* WHAT IS REQUIRED: Repeat verbatim, and only, the lines of the data below, beginning at the line that contains "M 132,1709 L" and stopping after the line that contains "108,598 L 127,499".

* SUPPLIED MATERIAL:
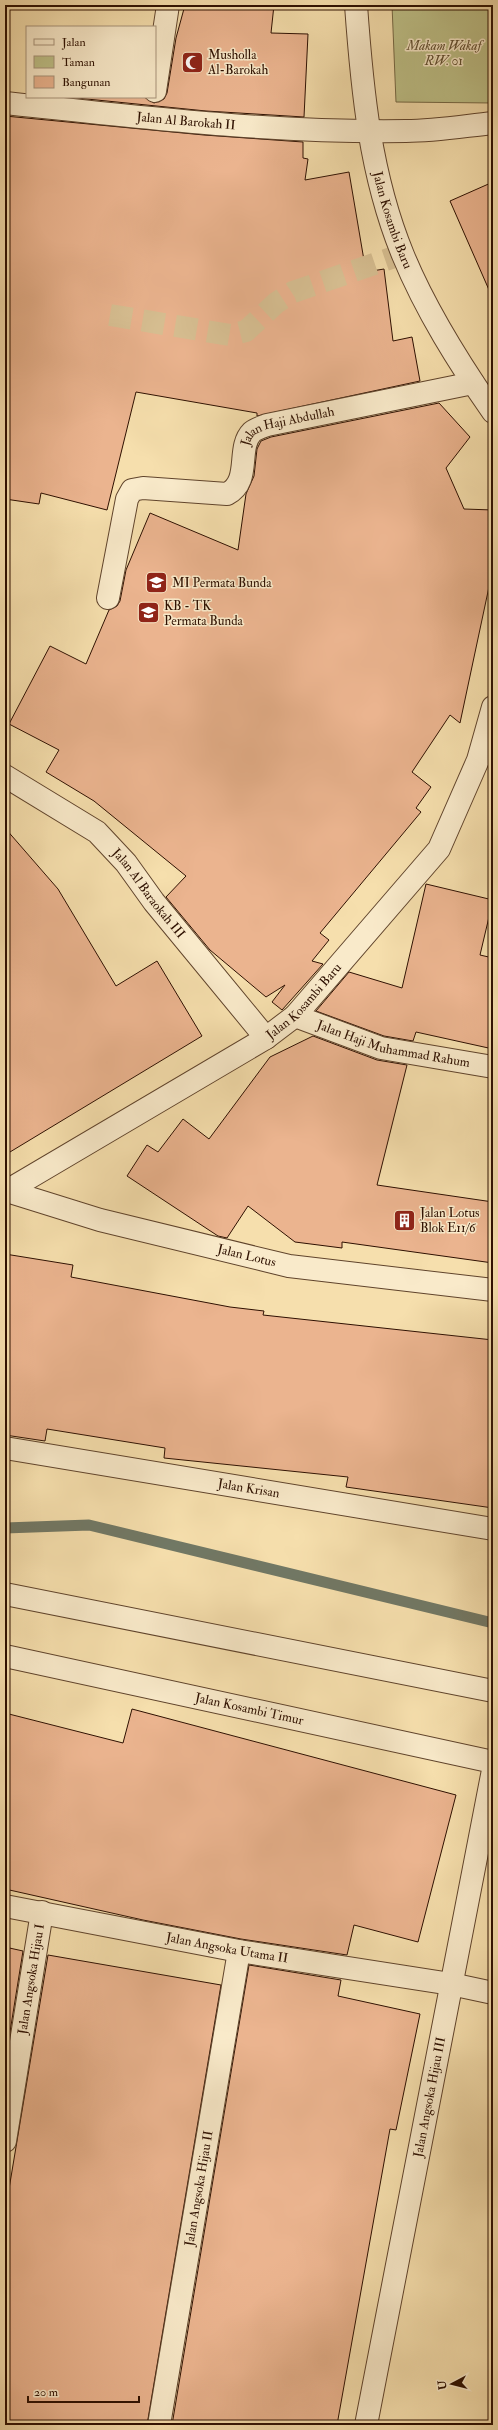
<svg xmlns="http://www.w3.org/2000/svg" width="498" height="2430" font-family="'IM FELL Double Pica',serif">
	<style>
		.green { fill: #bec188; stroke: #766844 }
		.lines { fill: none; stroke-linecap: round; stroke-linejoin: round }
		.stream { stroke: #717865; stroke-width: 11 }
		.building { fill: #ebb48f; stroke: #2e1001 }
		.minor-tunnel { stroke: #d8c093; stroke-width: 22; stroke-dasharray: 22 11; stroke-linecap: butt }
		.minor-casing { stroke: #60442c; stroke-width: 24 }
		.minor { stroke: #f9eaca; stroke-width: 22 }
		.labels { text-anchor: middle; dominant-baseline: central; stroke-width: 3; stroke-linejoin: round; paint-order: stroke }
		.park-label { font-size: 13px; font-style: italic; fill: #604e30; stroke: #f9eaca }
		.poi-label { font-size: 13px; fill: #2e1001; stroke: #f9eaca; text-anchor: start }
		.street-label { font-size: 13px; fill: #2e1001; stroke: #f9eaca }
	</style>
	<rect width="100%" height="100%" fill="#f6dfad"/>
	<filter id="stains"><feTurbulence type="fractalNoise" baseFrequency=".005" numOctaves="4"/><feColorMatrix values="0 0 0 0 .2 0 0 0 0 .09 0 0 0 0 .02 0 0 0 .5 -.17"/></filter>
	<radialGradient id="worn" r=".72"><stop offset=".6" stop-color="#630" stop-opacity="0"/><stop offset="1" stop-color="#630" stop-opacity=".3"/></radialGradient>
	<path class="green" d="M 392,5 L 493,5 L 493,103 L 396,102 Z"/>
	<g class="lines">
		<path class="stream" d="M 5,1528 L 89,1525 L 493,1623"/>
	</g>
	<path class="building" d="M 185,5 L 274,5 L 271,33 L 308,34 L 304,117 L 206,111 L 67,97 L 144,97 L 154,103 L 164,99 L 167,93 L 176,38 Z
		M 5,116 L 204,135 L 303,142 L 303,158 L 308,159 L 305,180 L 349,172 L 366,272 L 384,269 L 393,341 L 412,337 L 420,381 L 257,416 L 257,413 L 136,392 L 107,510 L 41,493 L 39,504 L 5,499 Z
		M 493,182 L 493,299 L 450,201 Z
		M 439,403 L 470,437 L 446,468 L 464,509 L 493,510 L 493,568 L 460,723 L 450,715 L 412,772 L 431,787 L 416,808 L 421,812 L 320,933 L 329,940 L 312,961 L 323,964 L 282,1010 L 272,1002 L 285,985 L 266,997 L 210,950 L 166,897 L 186,876 L 94,801 L 46,772 L 59,750 L 9,724 L 50,646 L 86,664 L 109,610 L 117,606 L 120,601 L 126,570 L 150,513 L 238,550 L 246,494 L 254,476 L 257,449 L 261,441 L 271,437 Z
		M 5,828 L 58,889 L 116,986 L 157,961 L 202,1036 L 5,1155 Z
		M 426,884 L 493,900 L 480,955 L 493,958 L 493,1049 L 416,1032 L 413,1041 L 384,1036 L 316,1011 L 349,972 L 402,988 Z
		M 313,1036 L 377,1060 L 407,1065 L 377,1185 L 493,1202 L 493,1263 L 342,1242 L 342,1248 L 295,1242 L 248,1206 L 227,1238 L 218,1236 L 127,1176 L 147,1145 L 158,1152 L 183,1119 L 209,1139 L 270,1057 Z
		M 5,1254 L 73,1265 L 71,1277 L 230,1307 L 264,1311 L 263,1315 L 493,1340 L 493,1508 L 346,1487 L 348,1477 L 164,1458 L 165,1448 L 47,1429 L 45,1441 L 5,1435 Z
		M 132,1709 L 456,1795 L 418,1942 L 354,1925 L 347,1955 L 241,1939 L 143,1920 L 5,1889 L 5,1713 L 123,1743 Z
		M 5,1947 L 23,1951 L 5,2063 Z
		M 48,1955 L 221,1985 L 147,2425 L 5,2425 L 5,2213 Z
		M 249,1965 L 341,1980 L 338,1996 L 420,2014 L 396,2130 L 390,2129 L 337,2425 L 172,2425 Z"/>
	<g class="lines">
		<path class="minor-tunnel" d="M 110,315 L 230,335 L 246,331 L 276,303 L 293,292 L 403,254"/>
		<defs>
			<g id="minor">
				<path id="s1" d="M 356,5 C 362,89 370,175 403,255 C 426,311 459,363 493,412"/>
				<path d="M 155,91 L 168,5"/>
				<path id="s2" d="M 5,103 C 138,117 272,133 406,131 C 435,131 464,126 493,123"/>
				<path id="s3" d="M 108,598 L 127,499 L 132,490 L 143,488 L 227,494 C 252,481 236,448 252,432 C 256,429 262,427 267,425 L 473,383"/>
				<path id="s4" d="M 5,776 L 97,832 L 126,863 L 154,902 L 266,1038"/>
				<path id="s5" d="M 295,1016 L 381,1048 L 493,1067"/>
				<path id="s6" d="M 5,1188 L 7,1191 L 100,1220 L 289,1266 L 493,1290"/>
				<path id="s7" d="M 5,1192 L 266,1038 L 295,1016 L 439,849 L 478,760 L 493,707"/>
				<path id="s8" d="M 5,1448 L 493,1529"/>
				<path d="M 5,1594 L 493,1691"/>
				<path id="s9" d="M 5,1656 L 493,1762"/>
				<path id="s10" d="M 5,1906 L 239,1951 L 451,1984 L 493,1993"/>
				<path id="s11" d="M 5,2141 L 42,1912"/>
				<path id="s12" d="M 159,2425 L 239,1951"/>
				<path id="s13" d="M 366,2425 L 493,1770"/>
			</g>
		</defs>
		<use href="#minor" class="minor-casing"/>
		<use href="#minor" class="minor"/>
	</g>
	<defs>
		<symbol id="mosque-square" viewBox="-11 -11 22 22"><rect x="-9" y="-9" width="18" height="18" rx="4" fill="#8f2418" stroke="#f9eaca"/><path d="M3.5-4.9A6 6 0 1 0 3.5 4.9A5 5 0 1 1 3.5-4.9Z" fill="#fff"/></symbol>
		<symbol id="school-square" viewBox="-11 -11 22 22"><rect x="-9" y="-9" width="18" height="18" rx="4" fill="#8f2418" stroke="#f9eaca"/><path d="M0-5L7-2L0 1L-7-2ZM-4 1L0 2.5L4 1V4Q0 6-4 4Z" fill="#fff"/></symbol>
		<symbol id="building-square" viewBox="-11 -11 22 22"><rect x="-9" y="-9" width="18" height="18" rx="4" fill="#8f2418" stroke="#f9eaca"/><path d="M-4-6H4V6H1V3H-1V6H-4ZM-2.5-4.3h1.7v1.8h-1.7ZM.8-4.3h1.7v1.8H.8ZM-2.5-1h1.7V.8h-1.7ZM.8-1h1.7V.8H.8Z" fill="#fff"/></symbol>
	</defs>
	<g fill-rule="evenodd">
		<use href="#mosque-square" x="180" y="50" width="25" height="25"/>
		<use href="#school-square" x="144" y="570" width="25" height="25"/>
		<use href="#school-square" x="136" y="600" width="25" height="25"/>
		<use href="#building-square" x="392" y="1208" width="25" height="25"/>
	</g>
	<g class="labels">
		<g class="park-label">
			<text x="444" y="46">Makam Wakaf<tspan x="444" dy="15">RW. 01</tspan></text>
		</g>
		<g class="poi-label">
			<text x="208" y="55">Musholla<tspan x="208" dy="15">Al-Barokah</tspan></text>
			<text x="172" y="583">MI Permata Bunda</text>
			<text x="164" y="606">KB - TK<tspan x="164" dy="15">Permata Bunda</tspan></text>
			<text x="420" y="1213">Jalan Lotus<tspan x="420" dy="15">Blok E11/6</tspan></text>
		</g>
		<g class="street-label">
			<text stroke="none"><textPath href="#s2" startOffset="182">Jalan Al Barokah II</textPath></text>
			<text stroke="none"><textPath href="#s1" startOffset="219">Jalan Kosambi Baru</textPath></text>
			<text stroke="none"><textPath href="#s3" startOffset="311">Jalan Haji Abdullah</textPath></text>
			<text stroke="none"><textPath href="#s4" startOffset="188">Jalan Al Baraokah III</textPath></text>
			<text stroke="none"><textPath href="#s7" startOffset="356">Jalan Kosambi Baru</textPath></text>
			<text stroke="none"><textPath href="#s5" startOffset="103">Jalan Haji Muhammad Rahum</textPath></text>
			<text stroke="none"><textPath href="#s6" startOffset="252">Jalan Lotus</textPath></text>
			<text stroke="none"><textPath href="#s8" startOffset="247">Jalan Krisan</textPath></text>
			<text stroke="none"><textPath href="#s9" startOffset="250">Jalan Kosambi Timur</textPath></text>
			<text stroke="none"><textPath href="#s10" startOffset="226">Jalan Angsoka Utama II</textPath></text>
			<text stroke="none"><textPath href="#s11" startOffset="164">Jalan Angsoka Hijau I</textPath></text>
			<text stroke="none"><textPath href="#s13" startOffset="334">Jalan Angsoka Hijau III</textPath></text>
			<text stroke="none"><textPath href="#s12" startOffset="240">Jalan Angsoka Hijau II</textPath></text>
		</g>
	</g>
	<rect width="498" height="2430" fill="none" stroke="#f6dfad" stroke-width="20"/>
	<rect x="6" y="6" width="486" height="2418" fill="none" stroke="#2e1001" stroke-width="2"/>
	<rect x="10" y="10" width="478" height="2410" fill="none" stroke="#2e1001"/>
	<rect x="26" y="26" width="130" height="72" fill="#f9eaca" stroke="#a8937a"/>
	<rect x="34" y="39" width="20" height="6" fill="#f9eaca" stroke="#a8937a"/>
	<text x="62" y="46" font-size="12" fill="#2e1001">Jalan</text>
	<rect x="34" y="56" width="20" height="12" fill="#bec188" stroke="#a8937a"/>
	<text x="62" y="66" font-size="12" fill="#2e1001">Taman</text>
	<rect x="34" y="76" width="20" height="12" fill="#ebb48f" stroke="#a8937a"/>
	<text x="62" y="86" font-size="12" fill="#2e1001">Bangunan</text>
	<g transform="translate(452 2384) rotate(263)" stroke="#f9eaca" stroke-width="3" paint-order="stroke">
	<path d="M0-3L7 15L0 10L-7 15Z" fill="#2e1001"/>
	<text y="-6" font-size="11" font-weight="bold" text-anchor="middle" fill="#2e1001">U</text>
	</g>
	<path d="M28 2396v6h111v-6" fill="none" stroke="#2e1001" stroke-width="2"/>
	<text x="34" y="2396" font-size="12" fill="#2e1001" stroke="#f9eaca" stroke-width="3" paint-order="stroke">20 m</text>
	<rect width="100%" height="100%" filter="url(#stains)"/>
	<rect width="100%" height="100%" fill="url(#worn)"/>
</svg>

* WRITTEN RESPONSE:
		M 132,1709 L 456,1795 L 418,1942 L 354,1925 L 347,1955 L 241,1939 L 143,1920 L 5,1889 L 5,1713 L 123,1743 Z
		M 5,1947 L 23,1951 L 5,2063 Z
		M 48,1955 L 221,1985 L 147,2425 L 5,2425 L 5,2213 Z
		M 249,1965 L 341,1980 L 338,1996 L 420,2014 L 396,2130 L 390,2129 L 337,2425 L 172,2425 Z"/>
	<g class="lines">
		<path class="minor-tunnel" d="M 110,315 L 230,335 L 246,331 L 276,303 L 293,292 L 403,254"/>
		<defs>
			<g id="minor">
				<path id="s1" d="M 356,5 C 362,89 370,175 403,255 C 426,311 459,363 493,412"/>
				<path d="M 155,91 L 168,5"/>
				<path id="s2" d="M 5,103 C 138,117 272,133 406,131 C 435,131 464,126 493,123"/>
				<path id="s3" d="M 108,598 L 127,499 L 132,490 L 143,488 L 227,494 C 252,481 236,448 252,432 C 256,429 262,427 267,425 L 473,383"/>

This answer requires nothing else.